The fact that the Vatican insisted on a particular date in the year, 28-29 November, St. Andrew’s Day, the dedicatory feast of the Istanbul patriarchate, rather than agreeing a date with the host country as is usually the case with state visits, created further problems. The Turkish government took the view that November 2005 was too soon and agreed on November 2006.

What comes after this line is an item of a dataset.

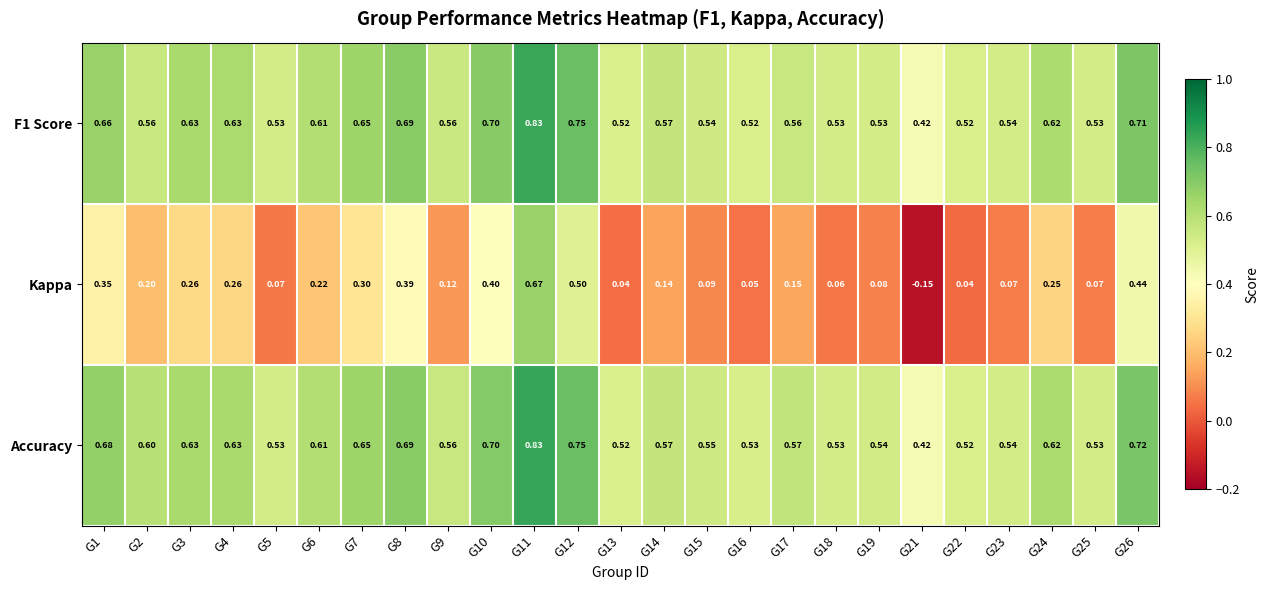

What is the difference between the highest and lowest values at G24?

0.4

This coincided with a NATO summit which the Prime Minister of Turkey automatically attends. Just a month before the visit was announced that Mr. Erdoğan would not be in Turkey when Benedict XVI arrived. Under the particular circumstances of this visit the Vatican was asking rather a lot by expecting the premier to cancel one of his major engagements in the year. Matters were not helped by remarks to Corriere della Sera by the president of the Catholic bishops in Turkey, Bishop Ruggero Franceschini that “Elections are on the horizon and perhaps both left-wing and right-wing extremists who oppose dialogue prevailed. The prime minister probably thought that by not meeting the pope he had one less problem during the electoral campaign.” Mr. Erdoğan, according to the bishop, felt that there was no “benefit for his public image” to demonstrating the secular nature of the country by meeting the pope.

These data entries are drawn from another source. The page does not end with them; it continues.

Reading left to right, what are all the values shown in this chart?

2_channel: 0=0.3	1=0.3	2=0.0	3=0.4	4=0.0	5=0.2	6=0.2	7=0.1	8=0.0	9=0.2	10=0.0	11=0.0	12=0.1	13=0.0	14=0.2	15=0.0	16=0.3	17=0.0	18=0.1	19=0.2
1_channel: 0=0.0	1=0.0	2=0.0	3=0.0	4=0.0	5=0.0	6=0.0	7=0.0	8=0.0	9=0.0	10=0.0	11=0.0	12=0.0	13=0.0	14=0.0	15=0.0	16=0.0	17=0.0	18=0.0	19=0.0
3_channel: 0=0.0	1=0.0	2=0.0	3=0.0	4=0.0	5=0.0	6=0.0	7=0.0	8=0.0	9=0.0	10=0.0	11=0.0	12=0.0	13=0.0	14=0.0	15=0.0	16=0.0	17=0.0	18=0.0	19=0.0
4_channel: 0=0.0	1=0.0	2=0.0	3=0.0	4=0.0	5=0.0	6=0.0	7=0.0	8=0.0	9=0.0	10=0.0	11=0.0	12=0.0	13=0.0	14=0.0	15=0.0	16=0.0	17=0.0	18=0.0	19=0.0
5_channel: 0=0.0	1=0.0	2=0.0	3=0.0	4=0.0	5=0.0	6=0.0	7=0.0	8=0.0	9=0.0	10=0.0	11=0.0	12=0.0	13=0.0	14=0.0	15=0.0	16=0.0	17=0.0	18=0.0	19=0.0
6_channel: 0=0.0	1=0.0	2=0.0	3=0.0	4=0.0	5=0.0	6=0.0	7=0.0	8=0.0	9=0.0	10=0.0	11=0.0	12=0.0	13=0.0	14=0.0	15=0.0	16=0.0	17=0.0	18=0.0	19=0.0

So the visit goes ahead. Under heavy security the Pope will arrive in Ankara on 28 November. The planners appointed by the Vatican for the visit have decided that the papal visit to the Turkish capital will be purely a diplomatic occasion. Benedict XVI will address a group of officials and diplomats, though even ambassadors’ wives are not to be invited. Most remarkably as plans stand at the time of writing, unlike his predecessor in 1979, Benedict XVI will not meet the local Christian community in the Turkish capital –a matter on which local feeling runs high. Meanwhile not surprisingly large numbers of protestors are said to be preparing to demonstrate against the visit by a figure apparently so unfriendly to their country and its historic aspirations.

A Conclusion

If there is a lesson to be extracted from these events it is not that dealings between Turkey and the Vatican represent “a clash of civilizations”. Rather they demonstrate the limitations of bureaucracies and that the Vatican is trying to re-enter the European political stage in a way not seen since 1870. The Vatican’s lingering pretensions to temporal, as opposed to spiritual, authority have ensnared it in international complications which more capable and democratically-minded diplomats and administrators would easily have foreseen. In Ankara there seems to be a general wish for diplomatic relations with the Vatican to continue. But many western observers, and in particular Catholics, will surely ask themselves whether it would not be better for the Vatican diplomatic service to fold its tents in countries like Turkey where it has few interests and operate on a purely spiritual basis.

Equally, sooner or later, Turkey will have to take non-Muslim religions in the country out of the unique vacuum in which they currently operate. In modern societies religious organizations, like any other corporate bodies, are entitled to a clear footing in law which guarantees an absolute freedom to operate and also safeguards their rights to buildings which have, in some cases, been theirs for centuries.